What is the square root of the Dirac Delta Function?

Question

What is the square root of the Dirac Delta Function? Is it defined for functional integrals? Can it be used to describe quantum wave functions?

\begin{align} \int_{-\infty}^{\infty} f(x)\sqrt{\delta(x-a)}dx \end{align}

Answer 1

You can think of the Dirac distribution as being an element in some operator valued Banach algebra. One can then use the Riesz calculus (http://en.wikipedia.org/wiki/Holomorphic_functional_calculus) to define an arbitrary holomorphic function of this Dirac delta (or more general distributions).

In particular (much like the Cauchy-Integral Formula) we have, for a Banach algebra $\mathscr{A}$ and holomorphic function $f$, for $a \in \mathscr{A}$:

$f(a) = \frac {1} {2 \pi i} \oint \frac {f(z)} {z - a} d z$ ;

This can in principle be evaluated. For example, you can represent the Dirac delta as a matrix (if you are thinking about finite dimensions). The integration is then fairly straightforward (for the square-root you would set $f(z) = z^{1/2} = e^{\frac {1} {2} \log(z)}$). You will have to be careful about branch cuts for this particular case.

As for quantum wave functions, I could not say. However, this tool is very useful to define Dirac operators. For example, you could consider the algebra $\mathscr{A}$ to consist of differential operators of some dimension. Taking the Klein-Gordon operator $\nabla^2 + m^2$ one can attempt to define square-roots of this operator by evaluating the above integral.

Answer 2

The space of locally integrable functions is dense in the space of distributions in the topology in which a sequence of functions $(f_n)$ converges to a distribution $T$ if the integrals $\int f_n\phi dx$ converge to $T(\phi)$ for all test functions $\phi$, typically the compactly supported smooth functions. In this sense the Dirac distribution is defined by $\delta(\phi) = \phi(0)$, often written as $\int f(x)\delta(x) dx = f(0)$.

This means that to evaluate a distribution, we could take a sequence of ordinary functions converging to it, and compute the limit. In our case we could take a sequence of positive functions converging to the Dirac delta, take their square roots, and evaluate the limits. It looks to me like this is identically 0, not very useful.

That doesn't mean that in other generalized function spaces this couldn't be given a more useful meaning, see e.g. this article (pdf) (that I didn't read), with the title "Generalized Functions for Applications" and abstract

A simple rigorous approach is given to generalized functions, suitable for applications. Here, a generalized function is defined as a genuine function on a superset of the real line, so that multiplication is unrestricted and associative, and various manipulations retain their classical meanings. The superset is simply constructed, and does not require Robinson's nonstandard real line. The generalized functions go beyond the Schwartz distributions, enabling products and square roots of delta functions to be discussed.

Answer 3

I don't think the square root of the Dirac delta is well defined. if you have some distribution $g$ such that $g^2 = \delta$, that requires the wavefront set of $\delta$ to be a subset of the wavefront of $g$, meaning that the square root has at least the same wavefront set as the Dirac distribution, which would prevent it from being a well defined distribution.

Answer 4

I'll try to answer the question of what the square root of a delta function is by telling you what it can do in the real world.

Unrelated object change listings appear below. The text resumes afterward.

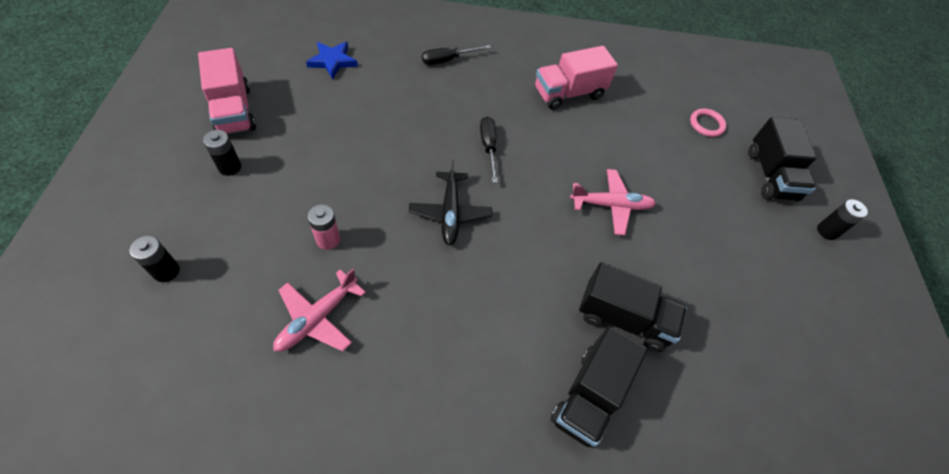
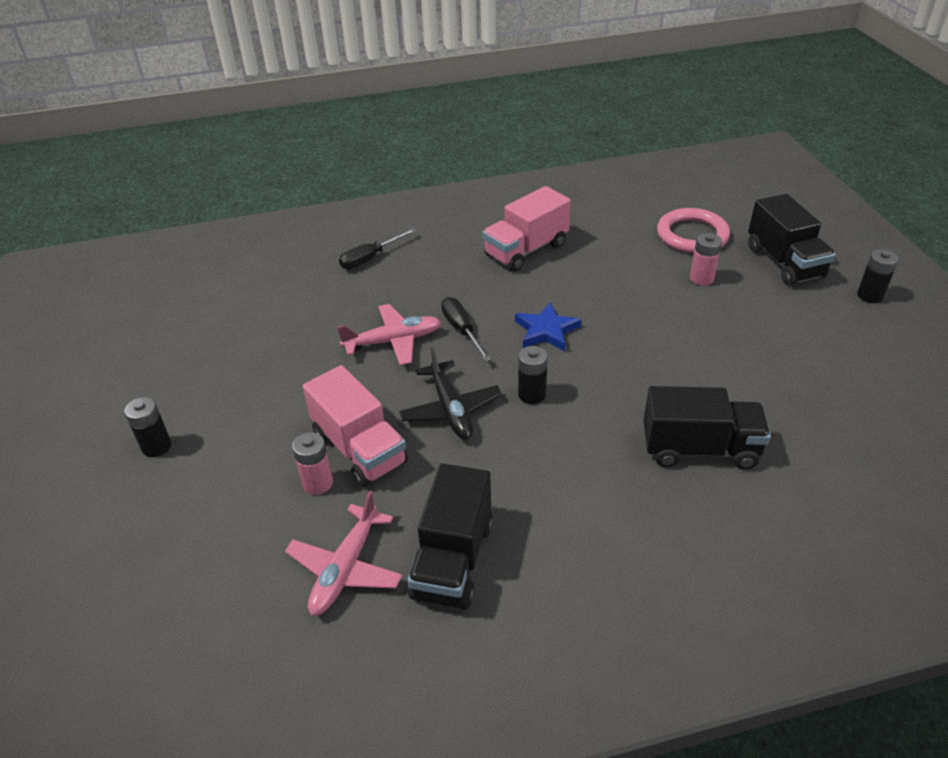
camera: 10 degrees left, 15 degrees down
(166, 271) = (128, 583): black battery -> black battery (532, 395)
(233, 111) = (132, 386): pink truck -> pink truck (359, 448)
(333, 61) = (232, 299): blue star -> blue star (546, 331)
(589, 396) = (702, 537): black truck -> black truck (453, 559)
(611, 205) = (629, 344): pink plane -> pink plane (393, 341)
(695, 167) = (701, 278): none -> pink battery
(706, 124) = (692, 235): pink ring -> pink ring, size x1.66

I have used the idea of $\sqrt \delta $ to define power distributions of functions of infinite energy (the integral of the square over all reals), but finite power (energy per unit time). I'm sure others have too, but I have been unable to find any examples so far. An example of such a function is $\sin \omega t$. Its Fourier transform is two sharp deltas. The energy spectrum is undefined, since it requires squaring the Fourier transform. But it is really obvious what the power spectrum should look like—two deltas at $\pm \omega$. After much mathing and fiddling with limits, I always end up with this answer:

$\rho(\omega) = \frac 1 \tau |\sqrt \delta * F|^2,$

where $F$ is the Fourier transform of the function whose power spectrum it is I'm trying to find and $\tau$ is the morally superior circle constant. So in this usage, $\sqrt \delta$ used as a convolution kernel on an energy spectrum turns it into a power spectrum. Try it on $\sin \omega t$ and you'll end up with twin delta peaks and the right amount of total power. Try it on Gaussian white noise and you'll get a flat (but locally finite) power density out to infinity. It also works on a pulse train and on arbitrary periodic signals.

I have also much less fruitfully used the square root of the Dirac delta to define a square-integrable function concentrated at a point. Such a function could be used to describe the state of a quantum particle located at a point, even though it isn't strictly possible to localise a quantum particle in this way.

Answer 5

The way I would define $\delta^{-n}$ is by its nth power. $$ \int f(x) \left( \delta^{-n}(x) \right)^n \mathrm{d} x = f(0) $$

In this way you can take the wave function of a particle to be $ \psi(x) = \sqrt{\delta(x)} $ such that $$ \int \psi(x)^* \psi(x) \mathrm{d} x =1. $$ However, the state this represents has “infinite” kinetic energy, such that it can not represent a physically realizable particle. The integral $ \int \psi(x)^* H \psi(x) \mathrm{d} x $ is not convergent.